### SUPPLIED ENTRIES
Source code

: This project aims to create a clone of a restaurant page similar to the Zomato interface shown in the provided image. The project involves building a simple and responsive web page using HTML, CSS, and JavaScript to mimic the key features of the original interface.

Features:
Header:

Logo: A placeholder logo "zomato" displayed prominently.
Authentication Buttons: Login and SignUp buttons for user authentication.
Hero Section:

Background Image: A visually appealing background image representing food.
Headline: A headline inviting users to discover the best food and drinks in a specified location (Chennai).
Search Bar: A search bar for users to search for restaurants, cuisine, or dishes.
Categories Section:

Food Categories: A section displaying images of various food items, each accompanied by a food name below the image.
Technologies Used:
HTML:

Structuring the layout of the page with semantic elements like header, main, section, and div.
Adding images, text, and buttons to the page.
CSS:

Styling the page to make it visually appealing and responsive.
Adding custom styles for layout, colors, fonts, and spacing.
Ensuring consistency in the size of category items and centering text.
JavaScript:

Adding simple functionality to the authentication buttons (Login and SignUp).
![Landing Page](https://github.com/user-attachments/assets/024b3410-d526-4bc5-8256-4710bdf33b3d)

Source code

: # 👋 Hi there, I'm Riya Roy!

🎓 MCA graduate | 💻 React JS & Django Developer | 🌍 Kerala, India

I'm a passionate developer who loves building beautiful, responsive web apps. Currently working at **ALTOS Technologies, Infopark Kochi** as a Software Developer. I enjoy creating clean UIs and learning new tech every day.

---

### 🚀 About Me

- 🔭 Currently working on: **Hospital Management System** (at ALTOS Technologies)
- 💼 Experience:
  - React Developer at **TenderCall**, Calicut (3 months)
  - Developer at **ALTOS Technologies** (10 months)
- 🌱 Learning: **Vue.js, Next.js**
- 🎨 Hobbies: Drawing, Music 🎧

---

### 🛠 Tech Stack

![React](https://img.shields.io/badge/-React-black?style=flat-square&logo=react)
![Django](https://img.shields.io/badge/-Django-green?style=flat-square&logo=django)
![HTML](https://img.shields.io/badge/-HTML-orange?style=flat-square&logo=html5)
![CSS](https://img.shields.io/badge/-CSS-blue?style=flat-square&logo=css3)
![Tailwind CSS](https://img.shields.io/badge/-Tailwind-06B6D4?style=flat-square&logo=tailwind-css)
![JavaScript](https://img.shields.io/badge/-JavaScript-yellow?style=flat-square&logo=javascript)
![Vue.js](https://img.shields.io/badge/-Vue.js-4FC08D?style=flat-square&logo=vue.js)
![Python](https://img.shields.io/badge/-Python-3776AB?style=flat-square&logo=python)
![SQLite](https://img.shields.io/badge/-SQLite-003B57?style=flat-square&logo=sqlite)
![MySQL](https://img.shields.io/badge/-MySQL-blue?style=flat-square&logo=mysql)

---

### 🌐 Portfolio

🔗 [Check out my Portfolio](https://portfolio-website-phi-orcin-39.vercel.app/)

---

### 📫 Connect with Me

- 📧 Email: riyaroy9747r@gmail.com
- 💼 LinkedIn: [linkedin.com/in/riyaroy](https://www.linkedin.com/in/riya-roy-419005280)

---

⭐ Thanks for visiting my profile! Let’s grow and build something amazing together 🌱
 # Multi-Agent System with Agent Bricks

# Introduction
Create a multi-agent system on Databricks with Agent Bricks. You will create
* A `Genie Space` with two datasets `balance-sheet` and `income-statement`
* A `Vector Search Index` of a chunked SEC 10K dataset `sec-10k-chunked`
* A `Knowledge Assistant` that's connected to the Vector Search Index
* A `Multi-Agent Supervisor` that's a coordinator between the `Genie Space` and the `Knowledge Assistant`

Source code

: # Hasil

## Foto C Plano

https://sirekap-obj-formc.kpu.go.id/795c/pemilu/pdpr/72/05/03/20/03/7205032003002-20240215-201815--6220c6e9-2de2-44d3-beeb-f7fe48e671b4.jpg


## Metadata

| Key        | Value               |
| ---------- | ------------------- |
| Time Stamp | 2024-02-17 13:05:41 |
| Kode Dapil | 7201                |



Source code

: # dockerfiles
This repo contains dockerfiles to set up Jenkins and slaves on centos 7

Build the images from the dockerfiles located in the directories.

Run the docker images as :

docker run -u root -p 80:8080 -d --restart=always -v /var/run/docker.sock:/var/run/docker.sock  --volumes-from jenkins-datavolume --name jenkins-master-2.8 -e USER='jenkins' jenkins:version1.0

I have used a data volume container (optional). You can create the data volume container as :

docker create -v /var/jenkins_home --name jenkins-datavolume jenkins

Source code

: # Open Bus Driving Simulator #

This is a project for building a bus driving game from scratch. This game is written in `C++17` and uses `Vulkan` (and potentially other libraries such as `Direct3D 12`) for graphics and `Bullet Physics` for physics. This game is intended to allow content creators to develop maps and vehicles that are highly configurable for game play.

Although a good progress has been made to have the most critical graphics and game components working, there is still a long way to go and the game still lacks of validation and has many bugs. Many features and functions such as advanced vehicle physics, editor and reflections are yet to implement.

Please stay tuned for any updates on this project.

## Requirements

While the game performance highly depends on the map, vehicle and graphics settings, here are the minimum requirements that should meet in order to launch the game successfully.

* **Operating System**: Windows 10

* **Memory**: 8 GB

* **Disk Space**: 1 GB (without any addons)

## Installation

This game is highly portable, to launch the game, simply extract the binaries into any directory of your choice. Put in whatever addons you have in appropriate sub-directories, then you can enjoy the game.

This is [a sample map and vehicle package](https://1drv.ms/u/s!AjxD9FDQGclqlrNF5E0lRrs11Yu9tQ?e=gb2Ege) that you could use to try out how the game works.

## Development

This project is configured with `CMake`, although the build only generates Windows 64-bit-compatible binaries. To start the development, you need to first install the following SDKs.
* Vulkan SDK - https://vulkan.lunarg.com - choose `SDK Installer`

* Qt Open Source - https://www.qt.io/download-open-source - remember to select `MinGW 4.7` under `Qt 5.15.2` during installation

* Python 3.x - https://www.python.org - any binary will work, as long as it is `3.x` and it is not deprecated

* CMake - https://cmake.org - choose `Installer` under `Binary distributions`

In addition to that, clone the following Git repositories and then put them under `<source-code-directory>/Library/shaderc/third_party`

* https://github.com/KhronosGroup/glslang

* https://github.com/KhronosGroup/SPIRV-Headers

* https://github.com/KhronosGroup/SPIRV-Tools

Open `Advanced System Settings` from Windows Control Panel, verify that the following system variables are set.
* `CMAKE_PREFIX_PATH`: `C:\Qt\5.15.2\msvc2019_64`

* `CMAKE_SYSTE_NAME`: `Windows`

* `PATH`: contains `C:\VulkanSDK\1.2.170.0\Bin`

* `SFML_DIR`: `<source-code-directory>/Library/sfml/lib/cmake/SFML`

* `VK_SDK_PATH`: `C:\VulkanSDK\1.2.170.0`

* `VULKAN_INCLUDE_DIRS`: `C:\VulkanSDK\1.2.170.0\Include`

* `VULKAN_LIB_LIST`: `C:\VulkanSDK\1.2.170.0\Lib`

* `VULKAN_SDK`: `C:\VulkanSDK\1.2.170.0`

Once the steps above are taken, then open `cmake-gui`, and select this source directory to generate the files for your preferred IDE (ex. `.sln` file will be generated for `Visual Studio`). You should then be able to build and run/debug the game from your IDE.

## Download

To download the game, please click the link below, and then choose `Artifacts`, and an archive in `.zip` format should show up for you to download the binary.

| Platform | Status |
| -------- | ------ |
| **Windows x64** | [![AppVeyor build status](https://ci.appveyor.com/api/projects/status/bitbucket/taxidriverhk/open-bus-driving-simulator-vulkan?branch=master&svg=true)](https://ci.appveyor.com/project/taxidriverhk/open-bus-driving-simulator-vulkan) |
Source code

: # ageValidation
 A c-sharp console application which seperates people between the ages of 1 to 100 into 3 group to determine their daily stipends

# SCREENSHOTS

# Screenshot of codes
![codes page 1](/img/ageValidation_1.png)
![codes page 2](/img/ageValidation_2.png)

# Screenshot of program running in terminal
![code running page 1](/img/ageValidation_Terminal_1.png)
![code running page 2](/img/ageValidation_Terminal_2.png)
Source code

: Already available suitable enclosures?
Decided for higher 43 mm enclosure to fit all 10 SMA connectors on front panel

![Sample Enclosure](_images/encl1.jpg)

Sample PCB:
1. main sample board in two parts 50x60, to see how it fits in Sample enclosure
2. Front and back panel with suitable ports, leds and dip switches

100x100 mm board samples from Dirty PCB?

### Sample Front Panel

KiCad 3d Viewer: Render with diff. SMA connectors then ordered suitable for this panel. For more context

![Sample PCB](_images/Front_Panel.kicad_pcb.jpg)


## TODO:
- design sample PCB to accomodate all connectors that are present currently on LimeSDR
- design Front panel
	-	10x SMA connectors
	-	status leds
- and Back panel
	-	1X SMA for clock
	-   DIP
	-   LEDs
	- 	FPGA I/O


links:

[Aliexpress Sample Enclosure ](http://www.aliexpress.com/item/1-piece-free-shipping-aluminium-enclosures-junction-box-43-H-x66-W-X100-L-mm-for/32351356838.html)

### WHAT THE TASK REQUIRES
Print again the lines of the entries above that fall between the line holding "## Download" and the line holding "available suitable enclosures?", inclusive, exactly as they stand.

### RESPONSE
## Download

To download the game, please click the link below, and then choose `Artifacts`, and an archive in `.zip` format should show up for you to download the binary.

| Platform | Status |
| -------- | ------ |
| **Windows x64** | [![AppVeyor build status](https://ci.appveyor.com/api/projects/status/bitbucket/taxidriverhk/open-bus-driving-simulator-vulkan?branch=master&svg=true)](https://ci.appveyor.com/project/taxidriverhk/open-bus-driving-simulator-vulkan) |
Source code

: # ageValidation
 A c-sharp console application which seperates people between the ages of 1 to 100 into 3 group to determine their daily stipends

# SCREENSHOTS

# Screenshot of codes
![codes page 1](/img/ageValidation_1.png)
![codes page 2](/img/ageValidation_2.png)

# Screenshot of program running in terminal
![code running page 1](/img/ageValidation_Terminal_1.png)
![code running page 2](/img/ageValidation_Terminal_2.png)
Source code

: Already available suitable enclosures?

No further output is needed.